The survey: Polling 9,654 U.S. adults, the survey found that about four in 10 Asian and Black people noticed someone act “uncomfortable” around them since the outbreak started.
Pew conducted the survey from June 4-10, just around the height of protests for Black Lives Matter and against police brutality.
39% of Asian, 38% of Black and 27% of Hispanic respondents said that “someone has acted uncomfortable around them because of their race or ethnicity since the coronavirus outbreak” — compared to 13% of White people.
Additionally, 42% of Black and 36% of Asian respondents said that they “worry a great deal or a fair amount that other people might be suspicious of them because of their race or ethnicity if they wear a mask or face covering when in stores or other businesses.”
Asians came on top for being subjected to slurs or jokes (31%), while Black people most reported having someone express support for them (51%).
Pew noted that the relatively small sample size of Asian American respondents may not represent the entire group — since they only included those who spoke English — but they are still important to report.

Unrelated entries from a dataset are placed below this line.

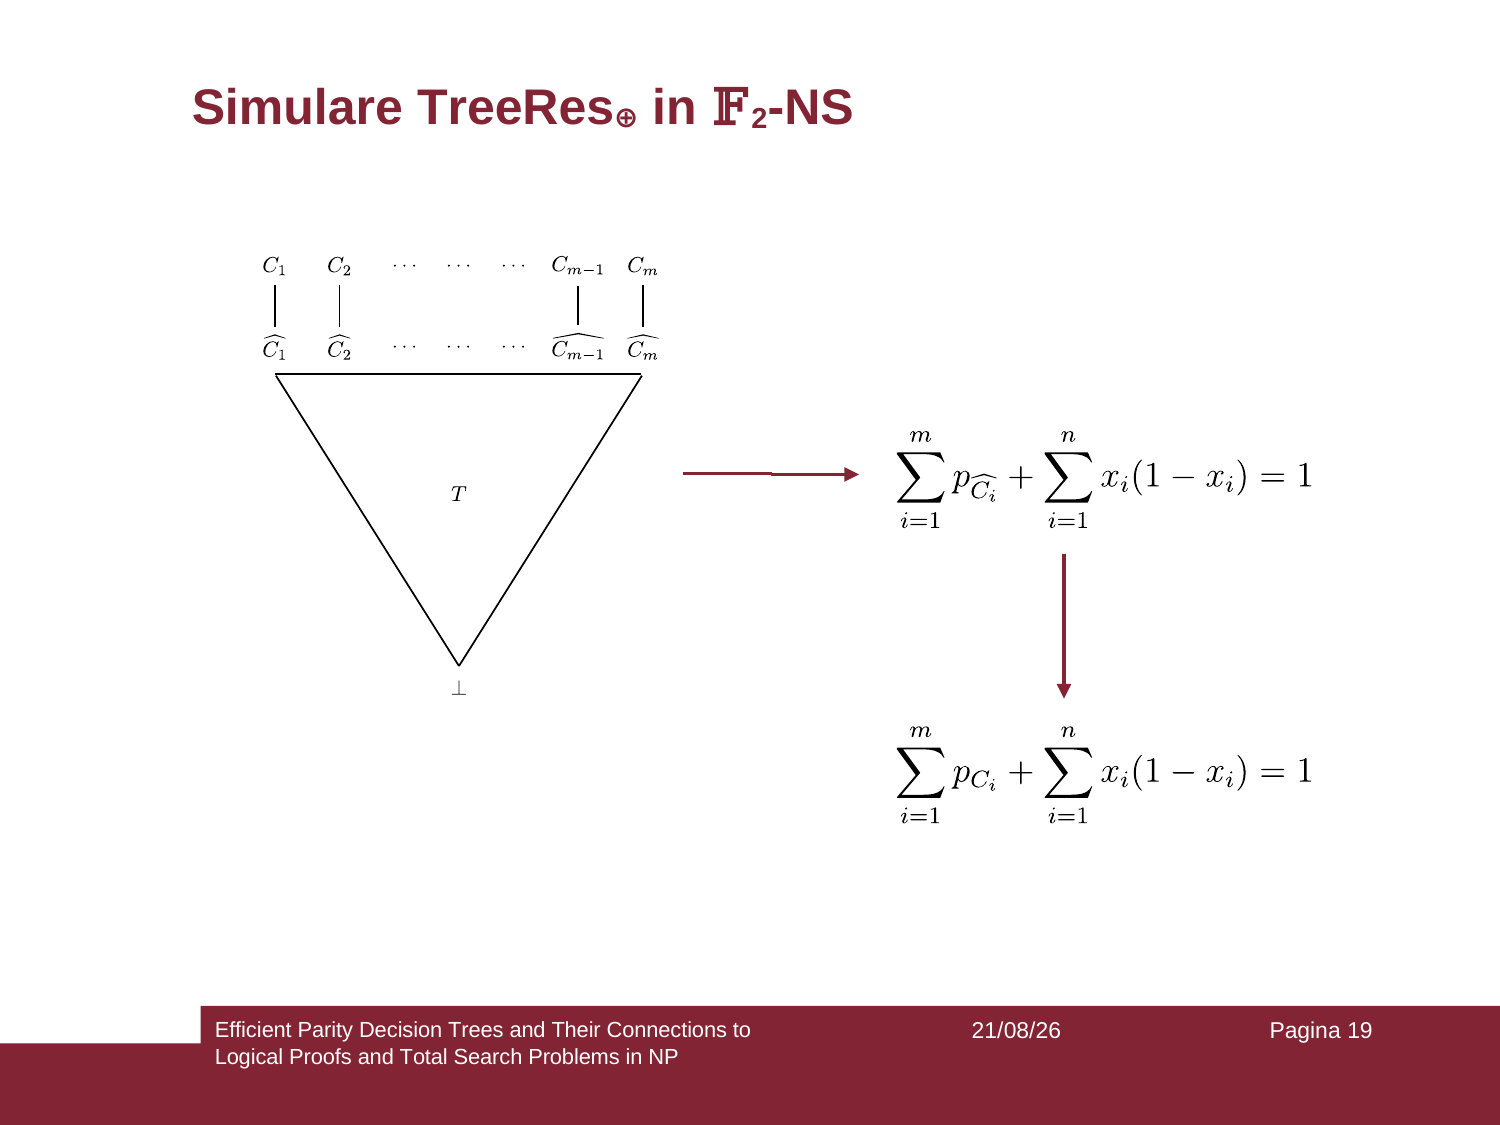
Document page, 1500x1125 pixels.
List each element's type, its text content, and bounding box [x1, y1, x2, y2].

text_box Simulare TreeRes⊕ in 𝔽2-NS [177, 66, 1394, 151]
text_box 24/10/24 [860, 1008, 1173, 1084]
picture [896, 431, 1312, 529]
text_box Efficient Parity Decision Trees and Their Connections to Logical Proofs and Total Search Problems in NP [200, 1008, 768, 1084]
text_box Pagina <number> [1173, 1008, 1388, 1084]
picture [896, 726, 1312, 824]
picture [253, 248, 668, 703]
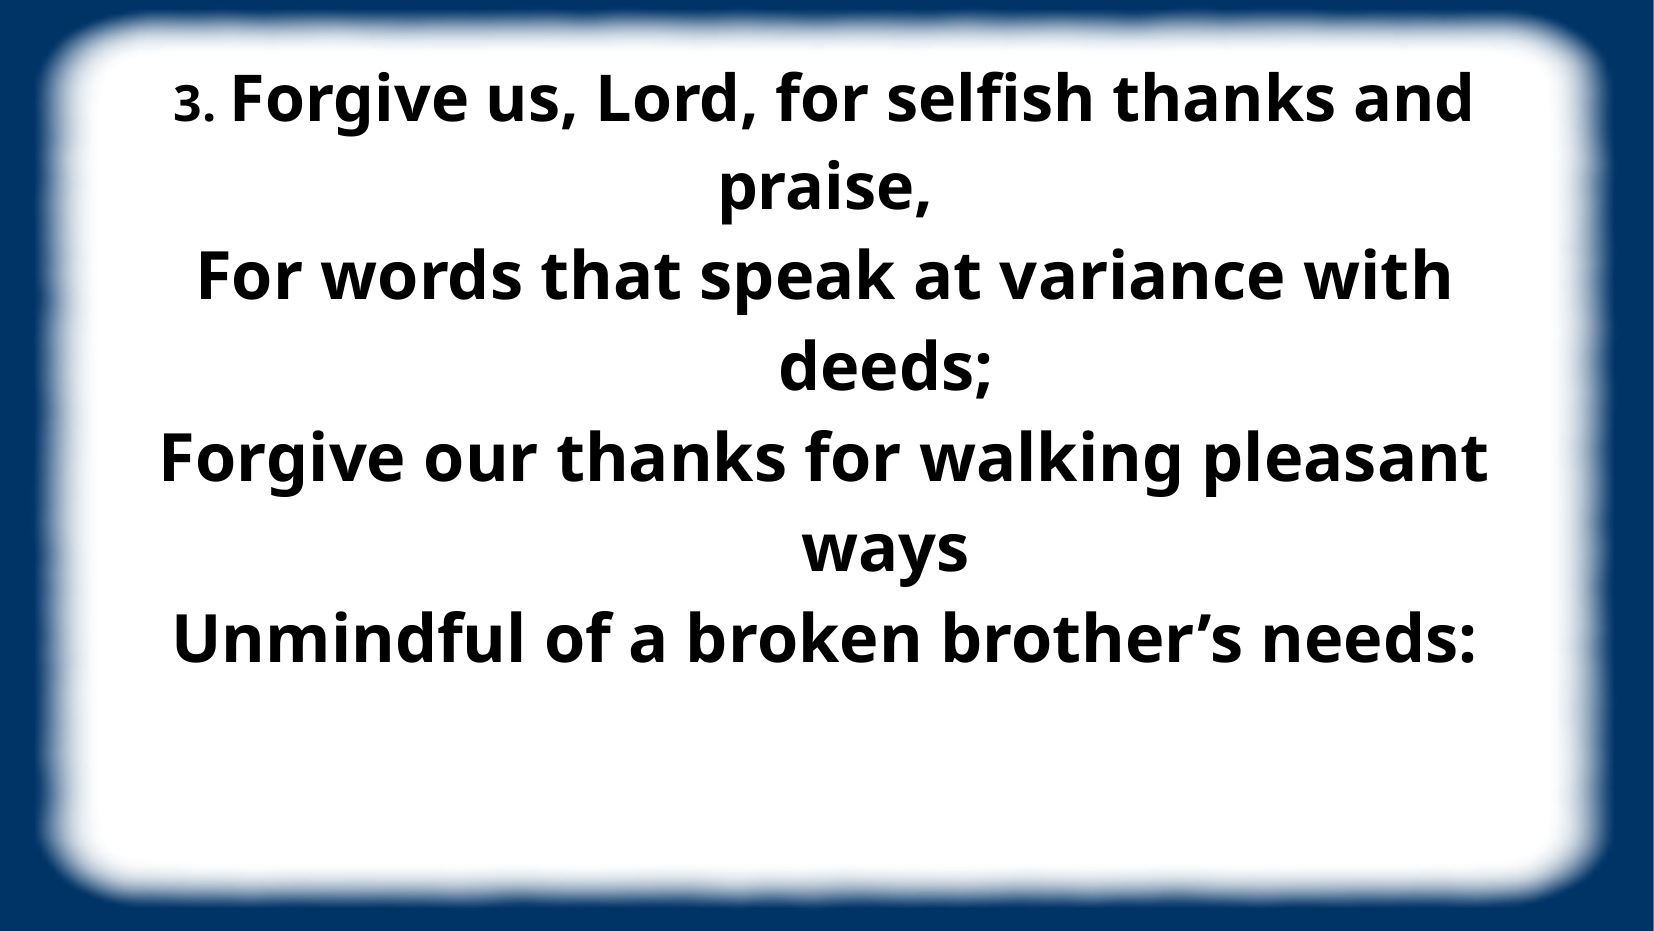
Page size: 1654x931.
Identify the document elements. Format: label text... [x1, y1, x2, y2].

picture [0, 0, 1654, 931]
text_box 3. Forgive us, Lord, for selfish thanks and praise, For words that speak at variance with deeds; Forgive our thanks for walking pleasant ways Unmindful of a broken brother’s needs: [75, 45, 1576, 415]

Why this matters: The survey does not only echo the surge in hate crimes against Asian Americans since the beginning of the pandemic, but they also reveal how much other racial groups have been affected.
The survey also showed that Asians (26%) and Black people (20%) most feared the possibility of someone threatening or physically attacking them, more than the shares of Hispanic (10%) and White (9%) respondents.
The survey also revealed that Black people under 50 are more likely than older Black adults to have such experiences since the latter are more likely to stay home and avoid crowds.
Asian Americans have made headlines for supporting Black Lives in multiple ways, such as participating in events, contributing to fundraisers and calling on elected officials to take action.